Selected text Start Marker

The quantity A is the area of the element display volume while
A.sub.0 is the recess area. The total area of the defined recess
regions of the first or second electrodes is sufficiently less than
the area of the display element to provide optical contrast between
the collected or clear particle state and the spread particle state
or grayscale state.
In one embodiment, the total area of the defined recess regions of
the first or second electrodes is between 1% and 10% of the area of
the display element, in order to maximize the optical contrast
between the clear and the dark or grayscale states. The present
embodiments, however, are not limited to any predefined aperture
ratio. For example, another embodiment might have a total area of
the recessed regions being between 10% and 20% of the area of the
display element. Still another embodiment might have a total area
of the recessed regions being between 20% and 50% of the area of
the display element. Other embodiments might have a total area of
the recessed regions being greater than 50% of the area of the
display element for embodiments where low optical contrast is
desired.
In additional embodiments, a grayscale of display element 200 can
be controlled by one of: an aperture ratio, a density of recess
regions that are electrically active, or a depth of recess regions
that are electrically active. These approaches enable geometrical
control over how the colorant particles are spread throughout the
display volume and collected in the recess regions through
variations in the sizes of the recess regions, the spacing between
the recess regions, and the depth of the recess regions. In one
embodiment, the aperture ratio P and the recess depth can be
adjusted to maximize the optical contrast between the clear and the
dark or grayscale optical states.

Selected text End Marker

* **Questions to answer**:
1. According to the display element passage, what share of the display element's area do the recess regions occupy in the embodiment meant to maximize optical contrast?
2. Decide whether each statement agrees with the display element passage, and quote the deciding words for each answer.
(a) The present embodiments are limited to a predefined aperture ratio.
(b) The grayscale of display element 200 can be controlled by the depth of electrically active recess regions.
(c) A total recess area greater than 50% of the display element's area is used where high optical contrast is desired.
3. Carry on the display element passage after its final sentence.

Dataset extract Start Marker

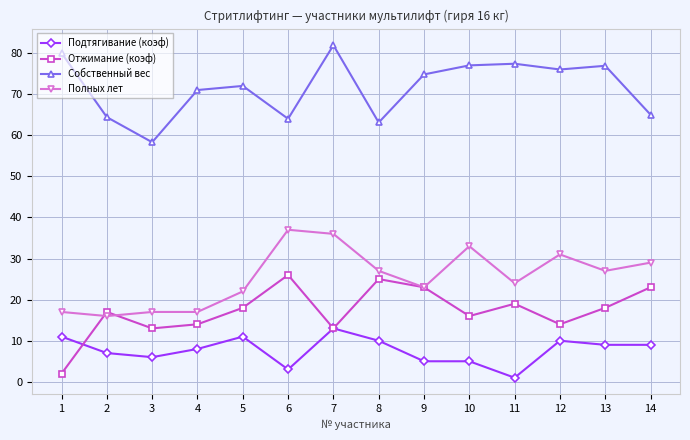

True or false: Подтягивание (коэф) has more than 0 interior local peaks.

True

Dataset extract End Marker

* **Answers by task**:
1. Between 1% and 10% of the area of the display element.

2.
(a) No: "The present embodiments, however, are not limited to any predefined aperture ratio."
(b) Yes: "a grayscale of display element 200 can be controlled by one of: an aperture ratio, a density of recess regions that are electrically active, or a depth of recess regions that are electrically active"
(c) No: "greater than 50% of the area of the display element for embodiments where low optical contrast is desired"

3.
The present embodiments subsequently refer to a dot structure for
the recess regions or other methods for selectively patterning the
dielectric on at least one of the electrodes. A dot, for purposes
of the present embodiments, can be any shape and/or size as long as
it satisfies the requirements for the optical contrast and other
characteristics of the display element.
FIG. 3A illustrates a cross-sectional view of one embodiment of a
clear optical state of an electro-optical display element 300.
Electro-optical display element 300 includes a substrate 302, a
bottom electrode 304, a dielectric layer 306 including recess
regions 314, a display volume 308, a top electrode 310, and a
transparent material or substrate 312. In this embodiment, bottom
electrode 304 is a continuous, blanket, or solid plate electrode
formed on substrate 302. A dielectric layer is formed on bottom
electrode 304 and patterned to provide dielectric layer 306.
Dielectric layer 306 is patterned with recess regions 314 that
allow the charged colorant particles to compact.
Top electrode 310 is formed on transparent material 312. Top
electrode 310 is used to control the colorant particle
distributions, either with a uniform, segmented, or pixelated top
electrode as illustrated and described subsequently with reference
to FIGS. 4A and 4B.
In operation, positively charged ink can be electrophoretically and
convectively moved to bottom electrode 304, compacted into recess
regions 314, and held there by a negative bias in the clear optical
state. This results in a clear aperture. During a dark optical
state, illustrated in FIG. 3B, the positive bias on bottom
electrode 304 repels the positively charged colorant particles out
of recess regions 314 into the carrier fluid in the display volume
308. In addition, the convective currents speed up the movement of
particles and disburse the particles across display volume 308.
FIG. 4A illustrates a top view and FIG. 4B illustrates a
cross-sectional view of one embodiment of an electro-optical
display element 350 including a segmented or pixelated top
electrode. Electro-optical display element 350 includes a substrate
352, a bottom electrode 354, a dielectric layer 356 including
recess regions 368 and 370, a display volume 358, a segmented or
pixelated top electrode 360, and a transparent material or
substrate 366. Electro-optical display element 350 includes a dot
structure display. FIGS. 4A and 4B illustrate a segment, a
sub-pixel, or a super-pixel display element.
Display element 350 includes a periodic distribution of dots. Each
dot is a recess region 368 or 370 patterned into dielectric layer
356 to connect the display element display volume 358 to bottom
electrode 354. In the illustrated embodiment, bottom electrode 354
is a blanket electrode formed on substrate 352. Segmented or
pixelated top electrode 360 includes segments 361-363 and is formed
over display volume 358 on transparent material 366.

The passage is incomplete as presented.